Only in adult life have I gained the comfort of the awareness of a lineage of ‘apophatic’ contemplative practice involving practices of negation, or inner darkness. The memory concludes with the hearing of my mother calling my name from another part of the house, and the flash of insight, like a terrible lightning bolt of intuition, that the ‘Danny’ she was calling was one deeply loved by her but necessarily different from the ‘not-Danny’ beyond words or names. I have lived with that implicit contemplative knowledge ever since and it remains a whisper behind all that I encounter and experience.
I have come to imagine contemplative practice and the working out of integrating the bittersweet knowing of my younger self, as intimately bound up with the pith wisdom alluded to in Ketcham’s trickster figure ‘Dennis’. It has not always been so easy to bring that little boy's tentative mystical intuition into the world and I’ve suffered the inevitable mistakes and humiliations along the way. There are doubtless others to yet unfold and be digested in coming years. But in my deeply democratic dialogue with Runa earlier, I was reminded, perhaps both within her and within me, of the profound existential relaxation and comfort to be had in re-approaching our earlier self in humble admiration and kindly witness; The wisdom of a deep inner bow to the simple intuitions of a child without the right words or a complicated cognitive understanding. A ‘self’ closer to the heart. I am reminded that so often in adult life, with our various identities, responsibilities and plans to live up to, we miss what we are ultimately looking for - to be truly ourselves - because it is so close; Our vision is often focused beyond the immediate, on a reality ‘out there’, one bound up with an imagined future version of ourselves conditioned by the multi-layered consensus view of things and the ever-partial ‘facts’ of our lives. But when we design and value space to be able to contemplatively return to being-with what is timelessly and truly looking out through our eyes, the entirety of this human life is re-invited into awareness.

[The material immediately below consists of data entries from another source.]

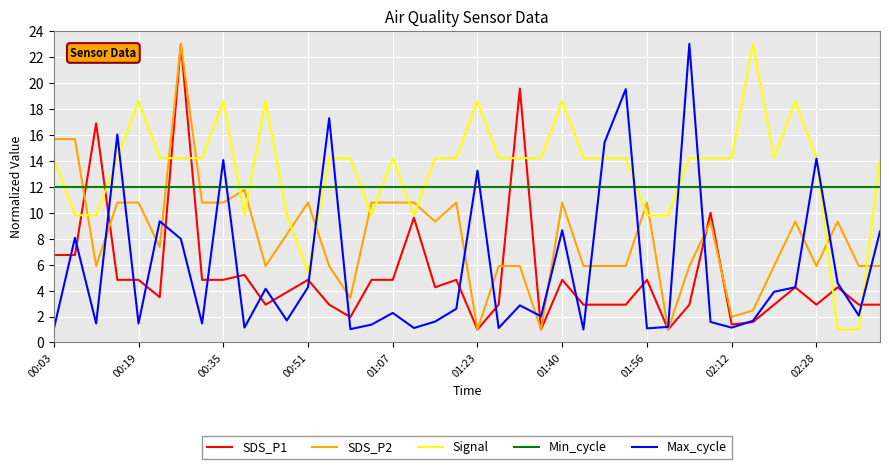

What is the greatest value displayed?

23.0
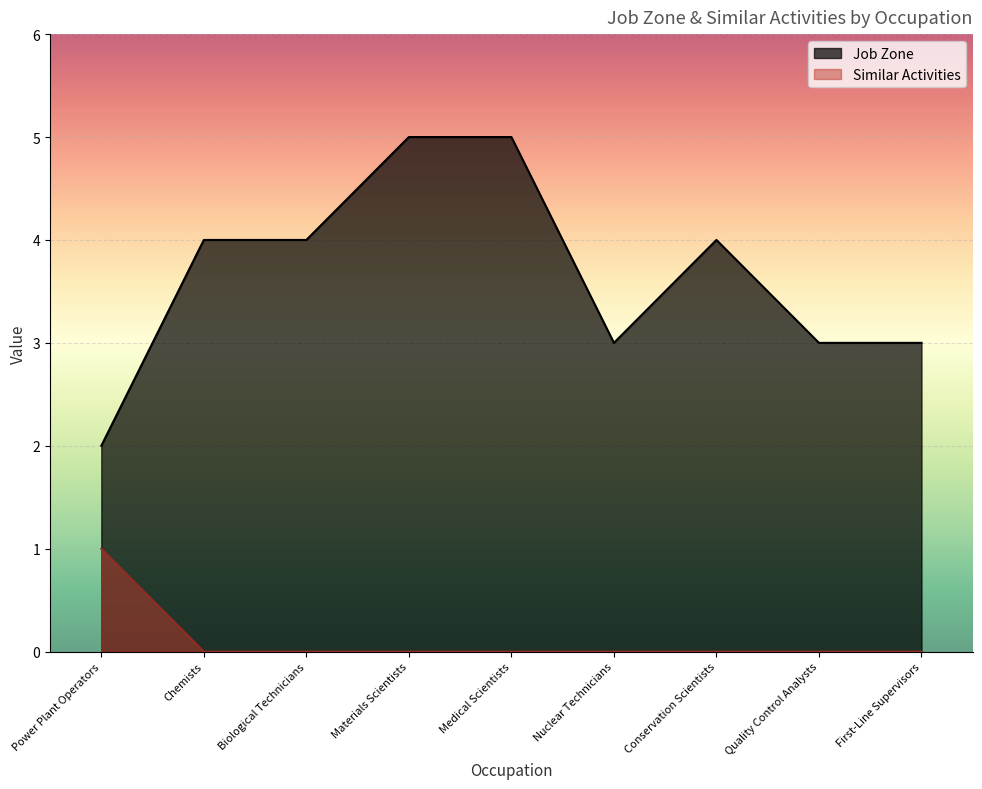

What is the label of the 7th point from the right?

Biological Technicians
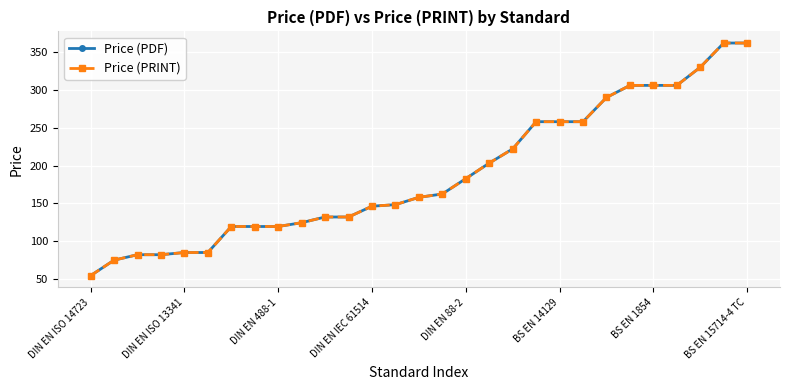

What is the difference between the maximum and minimum values in the Price (PRINT) series?

307.5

I have come to realise somewhat that my most satisfying, meaningful and productive work, whether with curious souls in psychotherapy or in providing contemplative not-knowing space to organisations, has unfolded when I have acceded to the irresistible tendency in me towards silence, contemplative space and a psychological emptiness. It is the sweet spot of professional life, the meeting point between the innate hologram of my individual self and that which is, in us all, quite beyond the reach of the senses or the mind. I’ve begun to realise that in relaxing into ‘getting good at being you’, I am gradually and psychologically circling back towards that little boy on the edge of his bed.